Proteso com’è a sostenere tesi para-aziendali Ichino non intacca gli squilibri della Pubblica Amministrazione da lui stesso denunciati. Risolve tutto in una contrapposizione fra tipologie di lavoratori preservando e incrementando inefficienza e mugugni. E francamente di questo non s’avvantaggia né il lavoratore tipico né quello precario e tanto meno il cittadino utente.
Enrico Campofreda, 3 aprile 2007
Messaggi
1. Nullafacenti per chi e perché? Quel che non dice il prof.Ichino, 7 aprile 2007, 14:59
Contro «fannullopoli» prendiamo le impronte
Antonio Sciotto da "Il Manifesto" del 6 Aprile 2007
Il professor Pietro Ichino, capofila dei fustigatori di quei «grandi fannulloni» dei dipendenti pubblici, ha finalmente trovato il suo paradiso: è una cittadina in provincia di Napoli, si chiama Giugliano.

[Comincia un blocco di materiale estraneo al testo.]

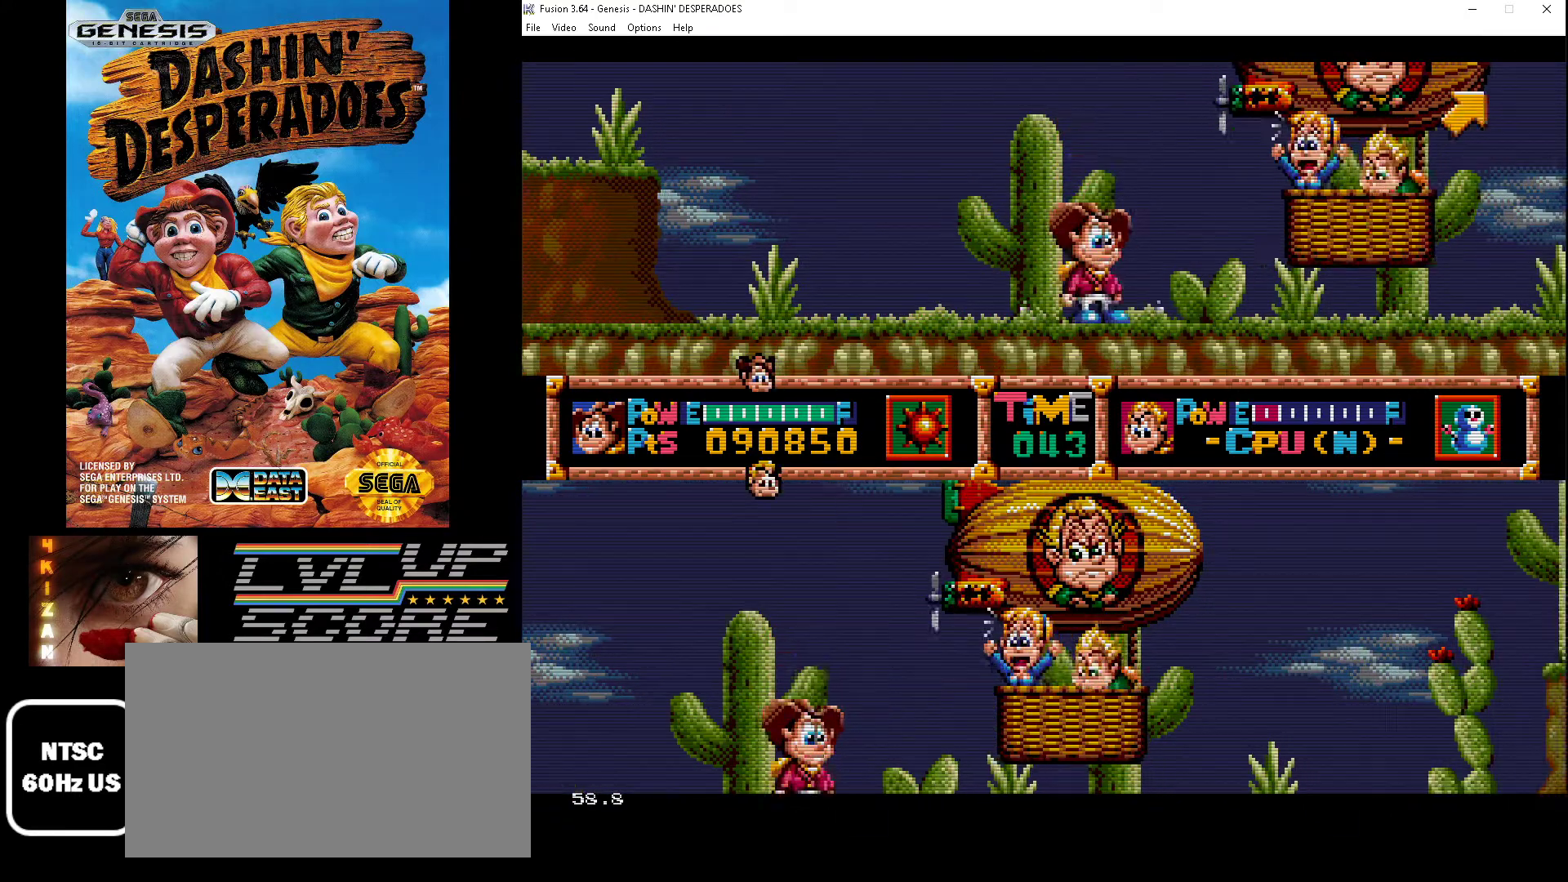
{"buttons": ["B", "C"], "events": [[33, "B", "down"], [67, "C", "down"], [200, "DPAD_RIGHT", "down"], [267, "DPAD_UP", "down"], [367, "B", "up"], [367, "DPAD_UP", "up"], [400, "C", "up"], [433, "C", "down"], [467, "B", "down"], [467, "DPAD_RIGHT", "up"]]}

Il sindaco ha deciso di «efficientare» il controllo sugli impiegati comunali, e ha così disposto la sostituzione del classico tesserino magnetico con un più efficace metodo di schedatura: le impronte digitali. Il cartellino, si sa, lo puoi passare al collega, che lo timbrerà al posto tuo mentre prendi il caffè o fai lo shopping.
Al contrario, sapere che il «grande fratello municipale» ha nella sua banca dati il tuo codice più sensibile e personale - l’impronta digitale - ti farà stare in un’ansia continua, costringendoti al lavoro. Come fosse una prigione.
Insomma, in Italia ci si abitua a tutto e chissà che gli impiegati giuglianesi non siano i pionieri di un nuovo uso del lavoro, che permetterà al padrone di schedarti nell’intimo. D’altra parte, un po’ in tutta Europa accade già che i colossi dei supermercati tengano all’uscita degli ispettori in incognito pronti a perquisire le borsette e le automobili delle cassiere, quando meno se lo aspettano, per verificare che non abbiano rubato uno snack o un pacco di pannolini. Ma non si è interessati a recuperare i pochi euro del presunto furto, davvero nulla rispetto ai bilanci miliardari delle multinazionali: in realtà in gioco è il controllo, l’ansia messa addosso al dipendente, la voglia di umiliarlo perché non osi pensarsi pari al padrone.
Ichino ieri affermava, entusiasta per l’annuncio del sindaco di Giugliano, che prendere le impronte non viola lo Statuto dei lavoratori né la privacy. Vorremmo segnalare al professore, che è un giuslavorista, una recente Deliberazione del Garante della privacy (numero 53 del 23 novembre 2006, «Linee guida in materia di trattamento di dati personali di lavoratori»), dove al comma 4 si dice che «l’uso generalizzato e incontrollato di dati biometrici, specie se ricavati dalle impronte digitali, non è lecito». Urge un ripassino.